Бирона уже заинтересовал рассказ Петрова, и не только заинтересовал, но и позабавил. Подумайте, как романтично! Какая-то дама крутит роман с Шамбером, и страсть ее не знает преград. Даме удалось пробраться в осажденный город, а потом неведомым способом оттуда выбраться. Или она тоже переодевалась в крестьянское платье, как беглый король Лещинский? И повинуясь не логике, а ироничному и отчасти сентиментальному настроению, словно сама жизнь разыгрывала перед ним буффонадное представление, он сказал доброжелательно, почти с улыбкой:
— Вздуть бы не мешало этого князя Козловского. Он твою депешу вез, да не довез. Говорит, похитили по дороге. Ты здесь по сторонам-то посмотри. Что, если француз в Петербурге? — последнее замечание прозвучало шуткой. — Впрочем, он никому уже не нужен. Отдыхай пока, можешь числить себя в отпуске. Надо будет, позову.
Вот так они расстались. И никаких четких указаний. Так что же Петрову делать: отдыхать или Шамбера искать? Но лучше не рассуждать и не думать, сказано — исполняй! И приказы и советы он понимал буквально. Но в мозгу гнездилось сомнение. Что Шамберу делать в Петербурге? Война кончилась, все его соратники обретаются в плену в России. Зачем же ему по доброй воле ехать за ними и подставлять себя под удар? Но их сиятельству виднее. Наверное, Шамбер этот сильно наследил во время пребывания в Петербурге, у них свои счеты.
Только где его искать, Шамбера-то? Надо пройти по адресам, найти старых знакомцев француза. Их немного, но со всеми надо встретиться, потолковать о том о сем, а потом все разговоры отжать до нитки, как мокрое полотенце.
Воздадим должное предприимчивости и настырности агента Петрова. Вся операция заняла у него три дня.
Дом немца Циммермана, в проулке у Троицкого собора он хорошо знал. Год назад здесь квартировал Шамбер, занимая весь второй этаж, отсюда он ночью тайно и уехал.

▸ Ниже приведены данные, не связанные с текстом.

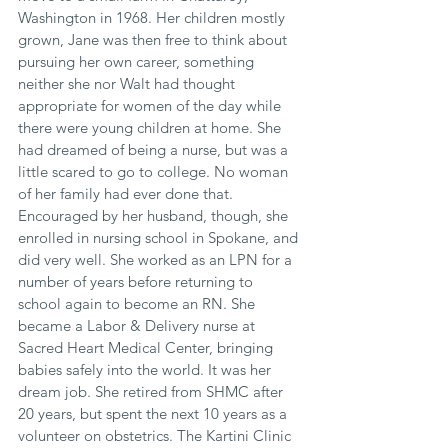
Washington in 1968. Her children mostly 
grown, Jane was then free to think about 
pursuing her own career, something 
neither she nor Walt had thought 
appropriate for women of the day while 
there were young children at home. She 
had dreamed of being a nurse, but was a 
little scared to go to college. No woman 
of her family had ever done that. 
Encouraged by her husband, though, she 
enrolled in nursing school in Spokane, and 
did very well. She worked as an LPN for a 
number of years before returning to 
school again to become an RN. She 
became a Labor & Delivery nurse at 
Sacred Heart Medical Center, bringing 
babies safely into the world. It was her 
dream job. She retired from SHMC after 
20 years, but spent the next 10 years as a 
volunteer on obstetrics. The Kartini Clinic 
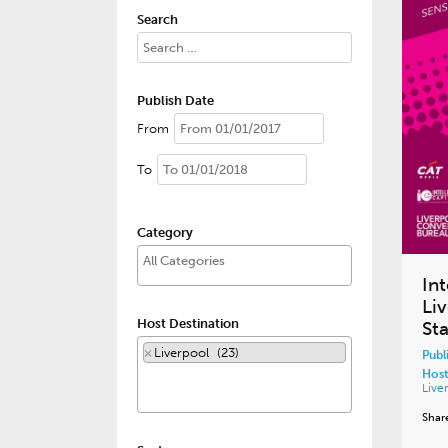
Search
Publish Date
From
To
Category
Int
Li
Host Destination
St
×
Liverpool (23)
Publ
Host
Live
Shar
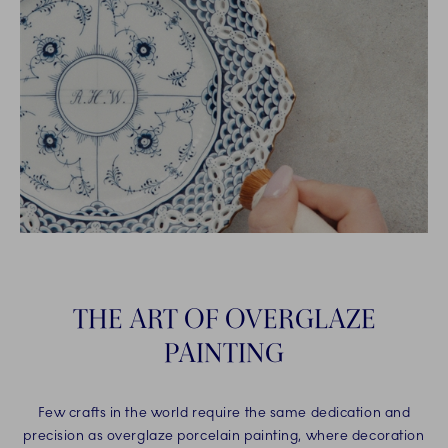
THE ART OF OVERGLAZE
PAINTING
Few crafts in the world require the same dedication and
precision as overglaze porcelain painting, where decoration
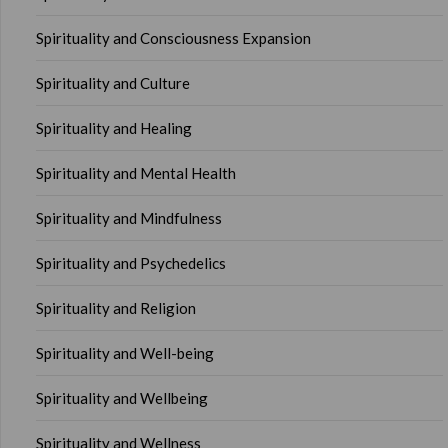
Spirituality and Consciousness Expansion
Spirituality and Culture
Spirituality and Healing
Spirituality and Mental Health
Spirituality and Mindfulness
Spirituality and Psychedelics
Spirituality and Religion
Spirituality and Well-being
Spirituality and Wellbeing
Spirituality and Wellness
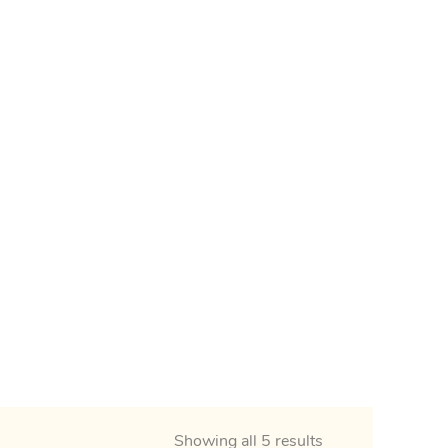
Showing all 5 results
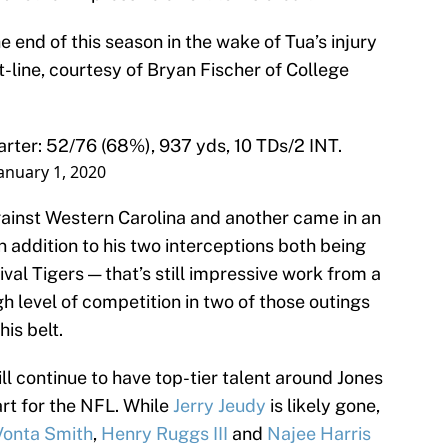
e end of this season in the wake of Tua’s injury
t-line, courtesy of Bryan Fischer of College
arter: 52/76 (68%), 937 yds, 10 TDs/2 INT.
anuary 1, 2020
ainst Western Carolina and another came in an
n addition to his two interceptions both being
val Tigers — that’s still impressive work from a
h level of competition in two of those outings
his belt.
l continue to have top-tier talent around Jones
rt for the NFL. While
Jerry Jeudy
is likely gone,
onta Smith
,
Henry Ruggs III
and
Najee Harris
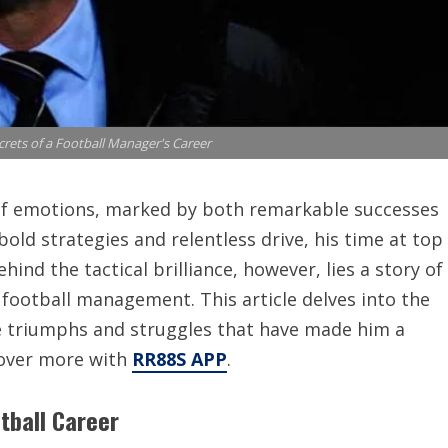
rets of a Football Manager's Career
 of emotions, marked by both remarkable successes
old strategies and relentless drive, his time at top
hind the tactical brilliance, however, lies a story of
 football management. This article delves into the
he triumphs and struggles that have made him a
scover more with
RR88S APP
.
otball Career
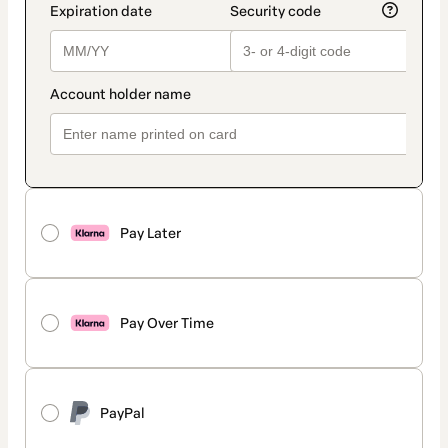
Pay Later
Pay Over Time
PayPal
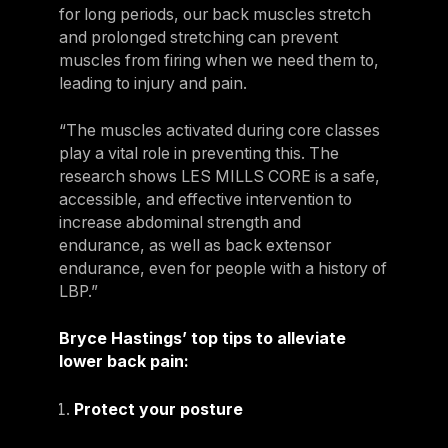
for long periods, our back muscles stretch
and prolonged stretching can prevent
muscles from firing when we need them to,
leading to injury and pain.
“The muscles activated during core classes
play a vital role in preventing this. The
research shows LES MILLS CORE is a safe,
accessible, and effective intervention to
increase abdominal strength and
endurance, as well as back extensor
endurance, even for people with a history of
LBP.”
Bryce Hastings’ top tips to alleviate
lower back pain:
Protect your posture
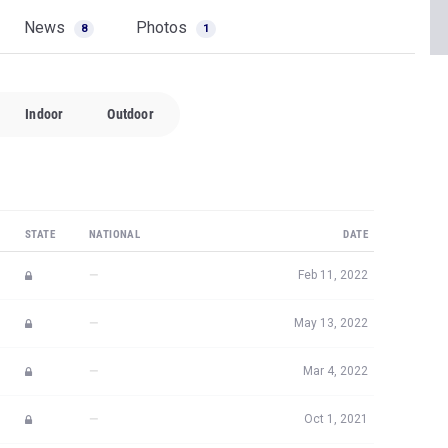
News
Photos
8
1
Indoor
Outdoor
STATE
NATIONAL
DATE
—
Feb 11, 2022
—
May 13, 2022
—
Mar 4, 2022
—
Oct 1, 2021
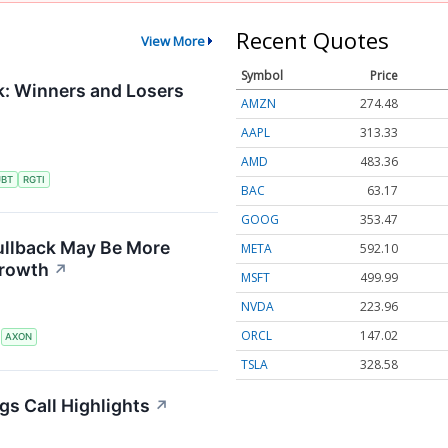
Recent Quotes
View More
Symbol
Price
: Winners and Losers
AMZN
274.48
AAPL
313.33
AMD
483.36
UBT
RGTI
BAC
63.17
GOOG
353.47
ullback May Be More
META
592.10
Growth
↗
MSFT
499.99
NVDA
223.96
ORCL
147.02
S
AXON
TSLA
328.58
gs Call Highlights
↗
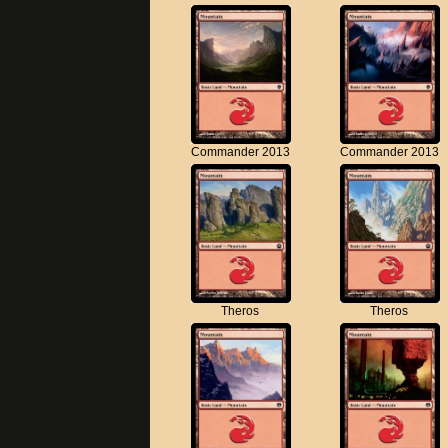
Commander 2013
Commander 2013
Theros
Theros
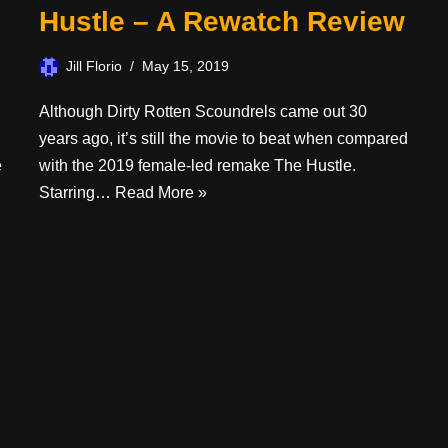
Hustle – A Rewatch Review
Jill Florio
May 15, 2019
Although Dirty Rotten Scoundrels came out 30
years ago, it’s still the movie to beat when compared
e
with the 2019 female-led remake The Hustle.
Starring…
Read More »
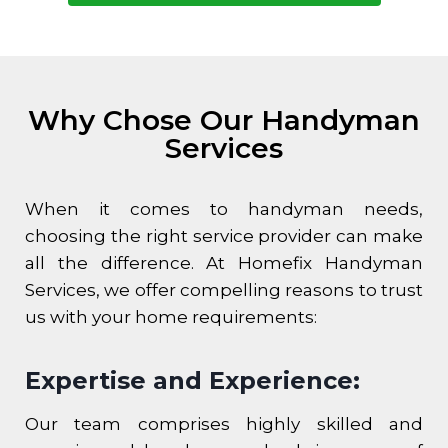
Why Chose Our Handyman
Services
When it comes to handyman needs,
choosing the right service provider can make
all the difference. At Homefix Handyman
Services, we offer compelling reasons to trust
us with your home requirements:
Expertise and Experience:
Our team comprises highly skilled and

Визит Петрова поначалу оказался неудачным. Хозяин дома и супруга его отсутствовали. Ввиду летнего времени они уехали за город, сняв дачу. В доме жили только сторож и маленькая хорошенькая служанка, которую Петров запомнил еще по прошлым временам. Служанка была весела, говорлива. Видно, она наскучила уже своим одиночеством и воспринимала неожиданного гостя как развлечение.
— Сударь, а зачем вам господа, по каким делам? — спросила она кокетливо.
— Я из Адмиралтейского ведомства. Мне известно, что господин Циммерман в отпуску, но надежду имел, что он уже вернулся из оного. Может быть, вы мне сможете помочь и ответить на мои вопросы?
Петров разговаривал со служанкой уважительно. Той понравилось обращение на «вы», она расправила складки холщового фартука, сложила губки бантиком.
— Отчего же не ответить?
— У вас год или около того снимал квартиру некий француз, Огюст Шамбер.
— Было такое. Только мне не велено об этом говорить.
— А вы и не говорите. Я понимаю, что он как съехал, так больше и не появлялся.
Служанка молча скосила глаза, внимательно рассматривая кота на лавке. Тот лежал, обернувшись пушистым хвостом, не поймешь, то ли дремлет, то ли затаился и высматривает мышей.